------ Available data

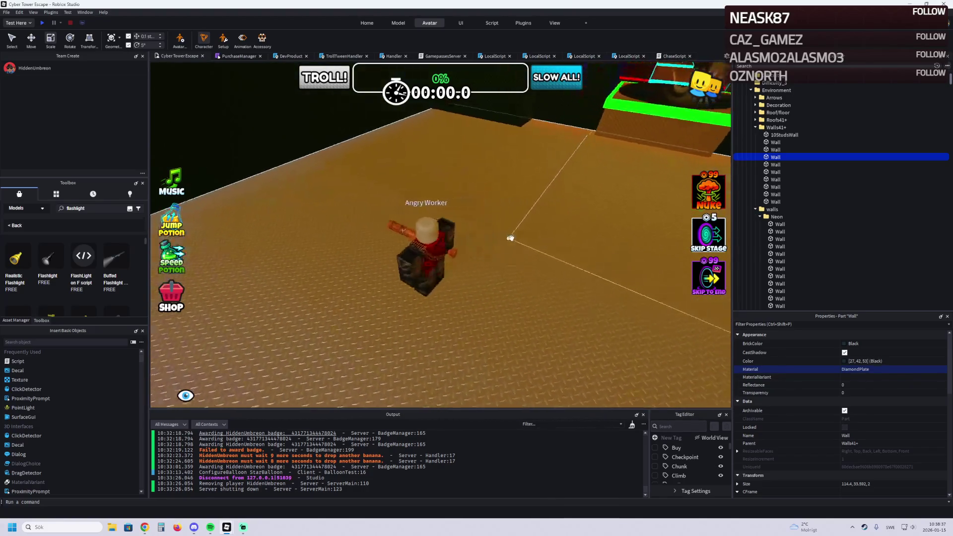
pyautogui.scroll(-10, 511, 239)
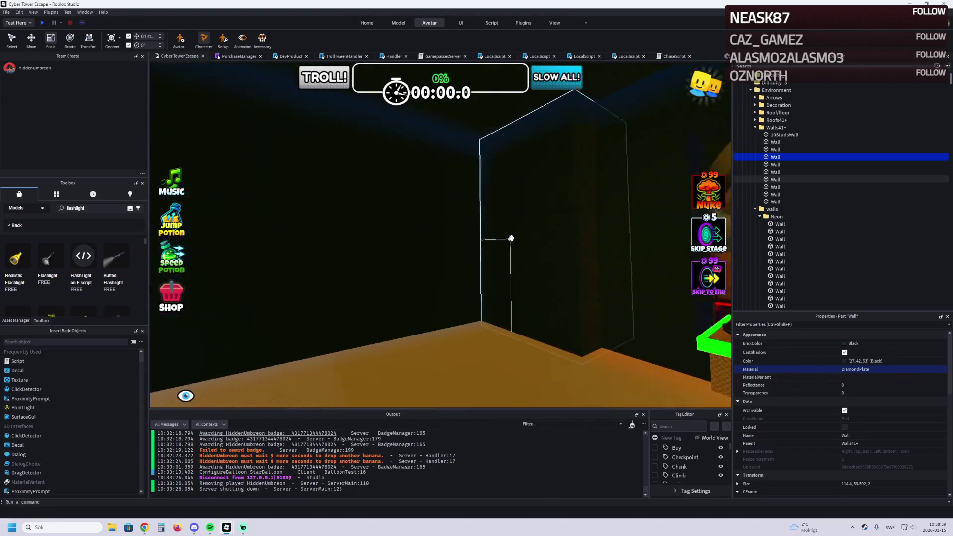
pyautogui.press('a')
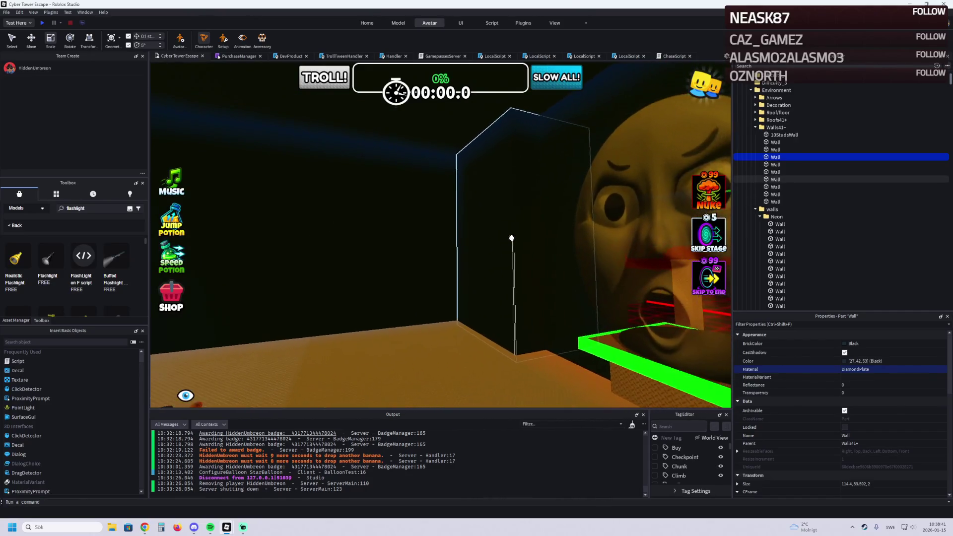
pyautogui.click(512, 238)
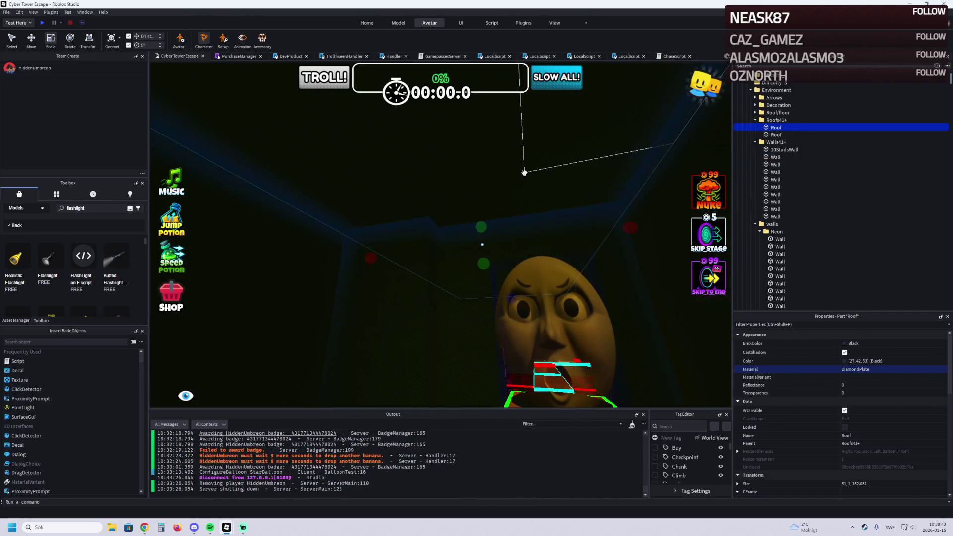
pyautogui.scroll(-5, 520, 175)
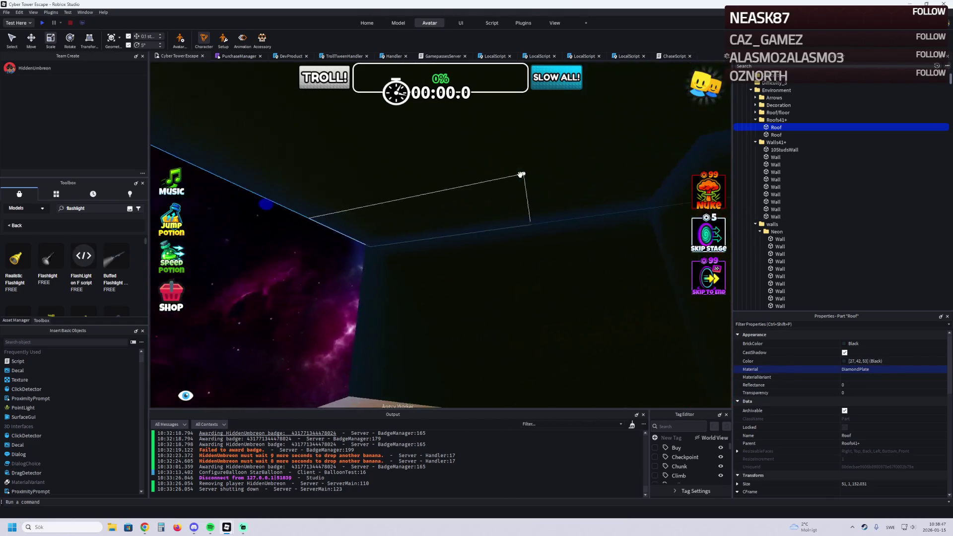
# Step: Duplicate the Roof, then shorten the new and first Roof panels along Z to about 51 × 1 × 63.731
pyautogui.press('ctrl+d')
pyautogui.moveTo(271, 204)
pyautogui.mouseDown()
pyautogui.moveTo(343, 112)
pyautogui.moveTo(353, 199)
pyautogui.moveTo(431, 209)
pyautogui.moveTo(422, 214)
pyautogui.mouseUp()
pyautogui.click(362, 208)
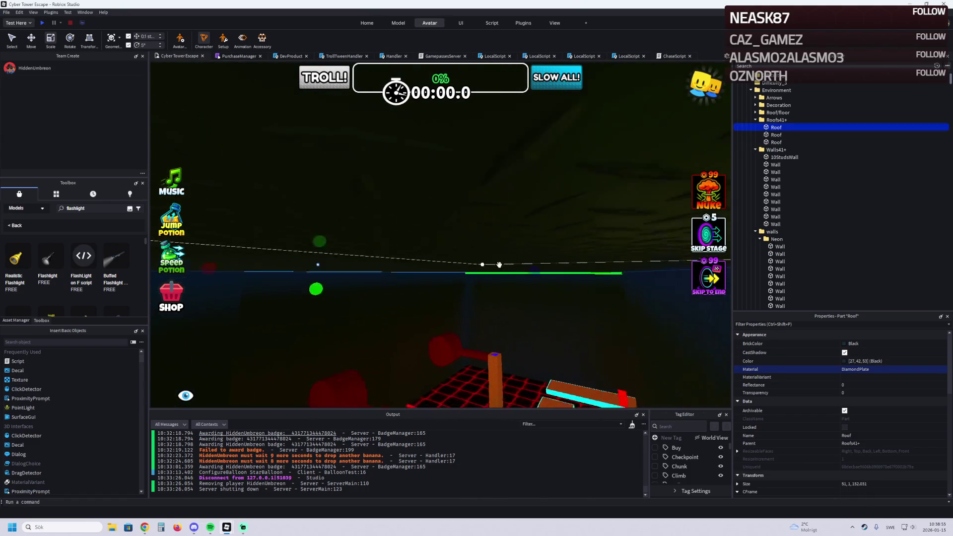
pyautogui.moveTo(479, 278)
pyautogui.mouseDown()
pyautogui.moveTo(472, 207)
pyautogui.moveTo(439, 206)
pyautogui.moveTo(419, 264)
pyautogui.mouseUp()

------------

Your goal:
Each line from the first line of the records through the line containing "pyautogui.moveTo(343, 112)" must be reproduced exactly, with both ends included and all pictures omitted; nothing else belongs in the answer.

Task response:
pyautogui.scroll(-10, 511, 239)
pyautogui.press('a')
pyautogui.click(512, 238)
pyautogui.scroll(-5, 520, 175)
# Step: Duplicate the Roof, then shorten the new and first Roof panels along Z to about 51 × 1 × 63.731
pyautogui.press('ctrl+d')
pyautogui.moveTo(271, 204)
pyautogui.mouseDown()
pyautogui.moveTo(343, 112)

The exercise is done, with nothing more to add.